Set "stream": true in the request body. The response is Server-Sent Events (text/event-stream).

Ordering:

  1. Policy is evaluated on the full request before any bytes are streamed. If the decision is blocked, the server returns a normal JSON response (HTTP 200, non-streaming).
  2. If the decision permits forwarding, the server emits a single Ventrin event carrying the decision envelope, then pipes the provider's SSE events through unchanged.
sse
event: ventrin.decision
data: {"request_id":"req_019f","decision":{"status":"sanitised","score":72,"categories":["Email address"],"reason":"Rewritten to remove sensitive detail.","hardBlock":false,"thresholds":{"warn":10,"sanitise":40,"block":85},"packIds":["general"]},"provider":{"name":"openai","model":"gpt-4o-mini"},"sanitised_prompt":"Please email the client to confirm.","transformations":[...]}

data: {"id":"chatcmpl-...","object":"chat.completion.chunk","choices":[{"delta":{"content":"Hello"}}]}

data: {"id":"chatcmpl-...","object":"chat.completion.chunk","choices":[{"delta":{"content":" there"}}]}

data: [DONE]

On upstream failure the server emits:

sse
event: ventrin.error
data: {"message":"upstream read error"}

Consume the ventrin.decision event first to surface the status to the user, then parse the provider events with your existing SDK's streaming parser.

Limitations

  • Policy scans the latest user message only.
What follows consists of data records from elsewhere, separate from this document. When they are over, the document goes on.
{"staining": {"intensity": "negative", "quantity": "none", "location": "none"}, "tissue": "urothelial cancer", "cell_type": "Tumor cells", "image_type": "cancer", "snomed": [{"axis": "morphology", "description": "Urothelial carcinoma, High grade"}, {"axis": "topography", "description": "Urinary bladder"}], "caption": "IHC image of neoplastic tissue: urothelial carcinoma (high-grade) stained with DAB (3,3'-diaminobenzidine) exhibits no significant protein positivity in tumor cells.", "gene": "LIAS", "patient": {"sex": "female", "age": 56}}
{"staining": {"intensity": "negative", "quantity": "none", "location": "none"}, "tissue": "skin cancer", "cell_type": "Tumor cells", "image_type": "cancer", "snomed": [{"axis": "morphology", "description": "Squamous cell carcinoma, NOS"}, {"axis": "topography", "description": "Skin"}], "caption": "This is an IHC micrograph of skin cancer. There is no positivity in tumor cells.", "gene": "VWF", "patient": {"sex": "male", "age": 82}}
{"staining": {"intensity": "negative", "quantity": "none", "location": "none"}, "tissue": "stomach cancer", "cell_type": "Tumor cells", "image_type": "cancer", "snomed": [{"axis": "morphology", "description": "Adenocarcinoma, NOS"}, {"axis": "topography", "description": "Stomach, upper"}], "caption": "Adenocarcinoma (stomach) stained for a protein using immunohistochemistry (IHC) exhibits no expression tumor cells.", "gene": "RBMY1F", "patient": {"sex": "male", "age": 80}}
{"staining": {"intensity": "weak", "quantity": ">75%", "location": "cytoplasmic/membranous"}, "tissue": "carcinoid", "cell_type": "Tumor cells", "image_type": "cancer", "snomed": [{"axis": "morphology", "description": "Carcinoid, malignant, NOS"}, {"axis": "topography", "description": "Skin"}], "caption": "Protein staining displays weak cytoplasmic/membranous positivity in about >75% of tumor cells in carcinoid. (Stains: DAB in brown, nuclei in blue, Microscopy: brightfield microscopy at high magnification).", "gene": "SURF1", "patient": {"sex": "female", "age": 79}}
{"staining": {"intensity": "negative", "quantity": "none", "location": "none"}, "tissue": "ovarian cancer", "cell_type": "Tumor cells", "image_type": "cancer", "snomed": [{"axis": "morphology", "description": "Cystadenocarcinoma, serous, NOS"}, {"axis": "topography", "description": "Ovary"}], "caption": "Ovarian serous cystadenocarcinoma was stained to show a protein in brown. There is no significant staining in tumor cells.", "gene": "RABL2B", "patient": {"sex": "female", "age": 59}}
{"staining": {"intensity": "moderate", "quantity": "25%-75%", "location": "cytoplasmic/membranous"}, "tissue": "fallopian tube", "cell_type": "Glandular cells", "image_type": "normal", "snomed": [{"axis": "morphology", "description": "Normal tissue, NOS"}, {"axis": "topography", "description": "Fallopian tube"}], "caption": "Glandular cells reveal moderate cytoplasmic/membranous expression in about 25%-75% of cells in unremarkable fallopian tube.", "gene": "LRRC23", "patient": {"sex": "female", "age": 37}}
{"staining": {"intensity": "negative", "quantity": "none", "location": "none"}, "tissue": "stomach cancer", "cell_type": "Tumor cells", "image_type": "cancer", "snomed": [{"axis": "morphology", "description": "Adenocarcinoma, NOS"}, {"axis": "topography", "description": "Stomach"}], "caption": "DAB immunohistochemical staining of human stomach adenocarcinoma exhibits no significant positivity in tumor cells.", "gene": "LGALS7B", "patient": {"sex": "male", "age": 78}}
Prior turns in messages are forwarded as-is.
  • tools, tool_choice, response_format are dropped before forwarding.
  • Token-count context window is not validated; oversize inputs return provider_error from upstream.
  • Provider errors are returned verbatim via provider_error. Content-filter refusals from the provider are distinct from Ventrin blocked.
  • Token usage is not written to gatewayLogs; reconcile with the provider's usage export by timestamp.
  • Log retention is unbounded.
  • Webhooks, email, and Slack notifications are not implemented.
  • Single region (europe-west1).

Changelog

v1.0 — 2026-04-23
Initial release. POST /v1/chat/completions, five status values, streaming, OpenAI / Anthropic / Gemini routing, API key and provider key management, audit logs, rate limits.